How to find an all-in-one 2D to 3D Transformation Matrix for perspective projection, rotation, and translation?
It looks like you are trying to solve for a map from 2D points to 3D points, so I'm a bit confused... a projection transformation would map the 3D points to the 2D points (and the inverse is, of course, impossible since each point on the projection plane could lie anywhere on a ray form the camera through the plane.)
Next, notice there is no difference between first transforming an object in 3D, and then projecting through a fixed camera, versus leaving the object in place and projecting through a camera of unknown position and orientation.
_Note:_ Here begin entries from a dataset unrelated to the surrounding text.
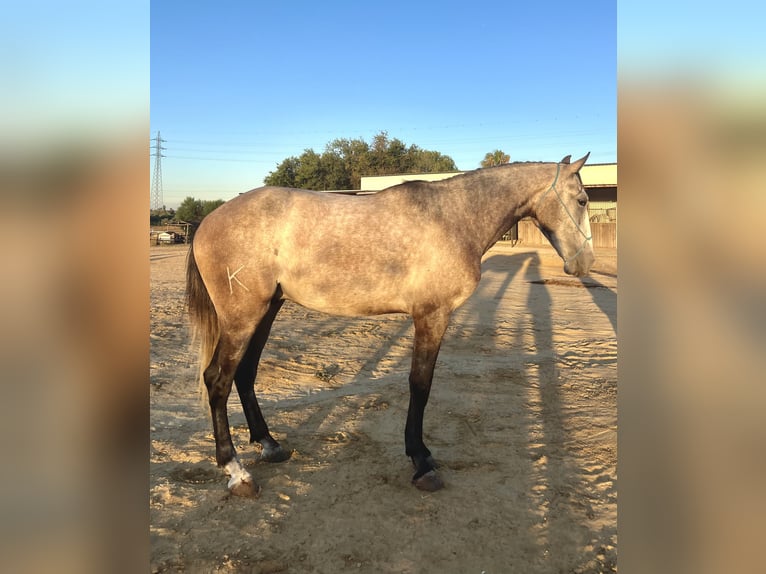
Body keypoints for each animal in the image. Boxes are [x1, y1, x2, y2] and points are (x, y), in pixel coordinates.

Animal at [184, 154, 592, 500]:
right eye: (583, 200)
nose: (584, 262)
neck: (453, 217)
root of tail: (207, 222)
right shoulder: (431, 316)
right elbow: (420, 384)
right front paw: (422, 461)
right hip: (243, 318)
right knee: (218, 380)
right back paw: (236, 471)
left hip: (266, 311)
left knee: (244, 374)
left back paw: (269, 445)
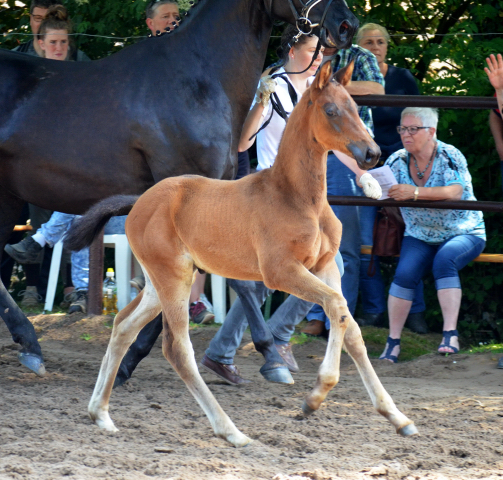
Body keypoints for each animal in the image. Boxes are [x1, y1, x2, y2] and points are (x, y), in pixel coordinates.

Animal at [0, 0, 358, 376]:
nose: (347, 25)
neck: (197, 81)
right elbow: (220, 282)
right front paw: (270, 356)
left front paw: (133, 358)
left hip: (6, 196)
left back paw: (30, 346)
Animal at [67, 61, 420, 446]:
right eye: (331, 111)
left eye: (356, 108)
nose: (371, 154)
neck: (297, 198)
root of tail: (138, 203)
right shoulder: (281, 271)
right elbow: (336, 308)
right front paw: (315, 396)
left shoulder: (326, 266)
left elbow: (349, 326)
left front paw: (398, 417)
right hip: (173, 278)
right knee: (177, 349)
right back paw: (231, 430)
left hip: (160, 283)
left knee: (123, 326)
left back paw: (101, 414)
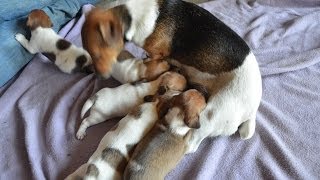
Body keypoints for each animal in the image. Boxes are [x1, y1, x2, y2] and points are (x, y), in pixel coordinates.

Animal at [82, 0, 262, 153]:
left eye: (97, 54)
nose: (96, 74)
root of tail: (252, 111)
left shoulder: (157, 53)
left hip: (211, 113)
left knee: (190, 143)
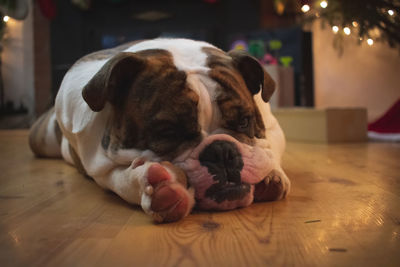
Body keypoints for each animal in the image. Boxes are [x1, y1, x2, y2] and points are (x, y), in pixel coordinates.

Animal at [28, 39, 290, 224]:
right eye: (168, 133)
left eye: (245, 121)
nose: (221, 151)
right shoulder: (100, 166)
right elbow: (121, 180)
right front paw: (159, 188)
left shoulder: (274, 129)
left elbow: (269, 149)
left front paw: (271, 175)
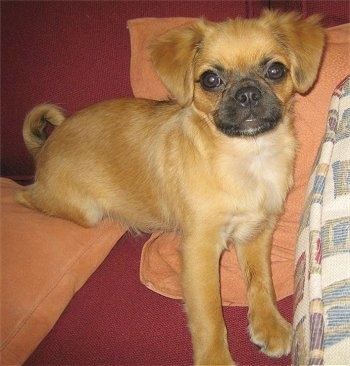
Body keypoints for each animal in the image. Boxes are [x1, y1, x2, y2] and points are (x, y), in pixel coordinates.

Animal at [15, 10, 322, 364]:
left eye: (275, 70)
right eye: (210, 80)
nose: (247, 94)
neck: (248, 155)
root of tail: (45, 146)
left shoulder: (257, 231)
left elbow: (262, 281)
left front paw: (269, 325)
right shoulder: (200, 247)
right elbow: (209, 315)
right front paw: (215, 358)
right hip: (83, 209)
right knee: (25, 196)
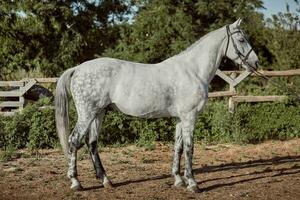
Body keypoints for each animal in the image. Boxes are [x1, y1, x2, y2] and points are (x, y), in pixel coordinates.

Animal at [55, 18, 258, 192]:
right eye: (241, 39)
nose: (255, 62)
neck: (193, 71)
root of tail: (78, 68)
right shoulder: (190, 117)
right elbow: (190, 147)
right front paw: (192, 183)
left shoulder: (180, 118)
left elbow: (178, 147)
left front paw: (178, 180)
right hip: (87, 113)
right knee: (74, 141)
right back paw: (76, 182)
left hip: (99, 113)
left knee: (92, 143)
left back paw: (106, 180)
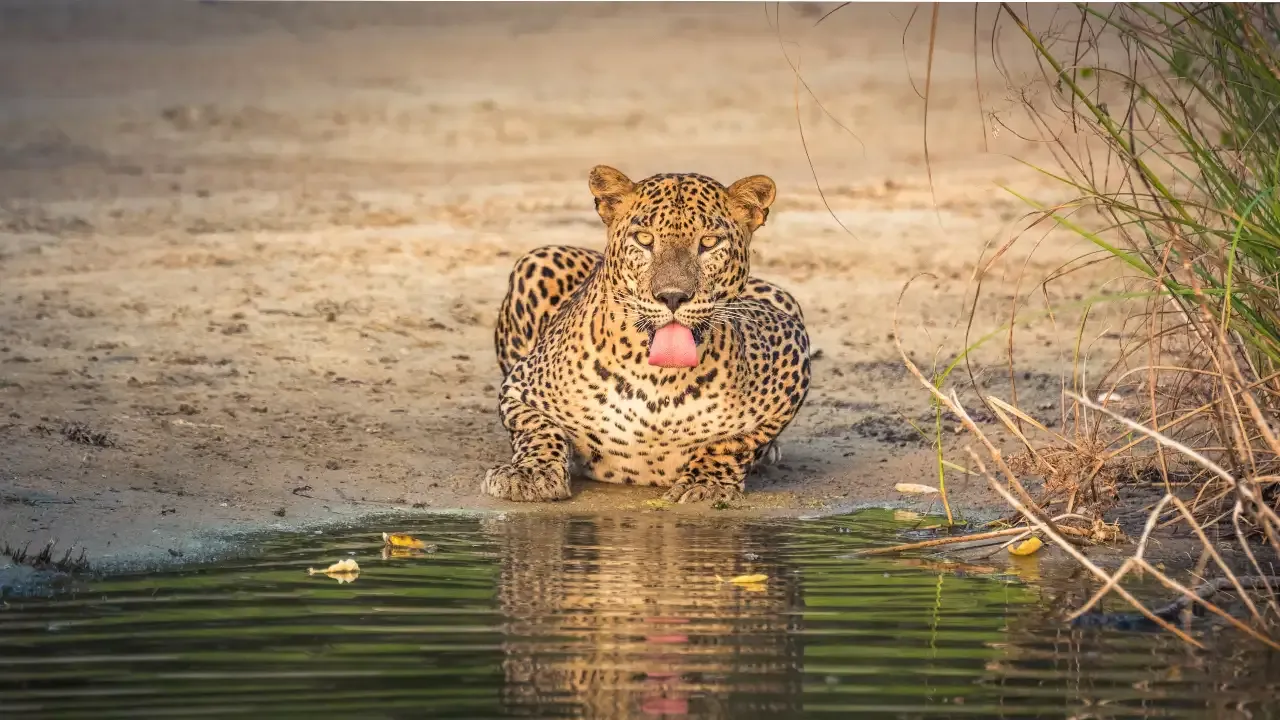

Here I'll take the former approach.
We have some points in 3D and apply an affine transformation to them, then project through a camera at the origin looking down the $z$ axis, with the projection plane passing through $z=1$. This makes the projection matrix $P: (x,y,z) \to (u,v,w)$ easy: it is just the identity.
Before we project we apply some affine transformation $Mq + t$ to the 3D points $q$. Notice that we do not constraint $M$ to only rotate and scale here: to do so we would need to add additional (nonlinear) constraints on the coefficients of $M$. The short of it is that you will need to supply more than the theoretical minimum of four corresponding points to determine the map (and you will get shear if your corresponding points did not come from a bona fide Euclidean motion + projection.)
So now the total map can be written as
$$\left[\begin{array}{c}u\\v\\w\end{array}\right] = \left[\begin{array}{cccc}m_{11} & m_{12} & m_{13} & t_x\\m_{21} & m_{22} & m_{23} & t_y\\m_{31} & m_{32} & m_{33} & t_z\end{array}\right]\left[\begin{array}{c}x\\y\\z\\1\end{array}\right].$$
Since $(u,v,w) \sim (u/w,v/w,1)$, this map is scale-invariant, so we might as well set $m_{33} = 1$. We can also write it in block form (which will prove useful) as
$$\left[\begin{array}{c}u\\v\\w\end{array}\right] = \left[\begin{array}{c}N_{uv}\\N_w\end{array}\right]\left[\begin{array}{c}x\\y\\z\\1\end{array}\right].$$
Like you say, we only know $u/w$ and $v/w$ for the corresponding points, not $u,v,w$. Well, $$\left[\begin{array}{c}u/w\\v/w\end{array}\right] = N_{uv}\left[\begin{array}{c}x\\y\\z\\1\end{array}\right]/N_w \left[\begin{array}{c}x\\y\\z\\1\end{array}\right],$$ or $$N_w \left[\begin{array}{c}x\\y\\z\\1\end{array}\right]\left[\begin{array}{c}u/w\\v/w\end{array}\right] = N_{uv}\left[\begin{array}{c}x\\y\\z\\1\end{array}\right]$$
which is a system of two linear equations in 11 unknowns. Plugging in $5\frac{1}{2}$ corresponding points will let you solve for $N$.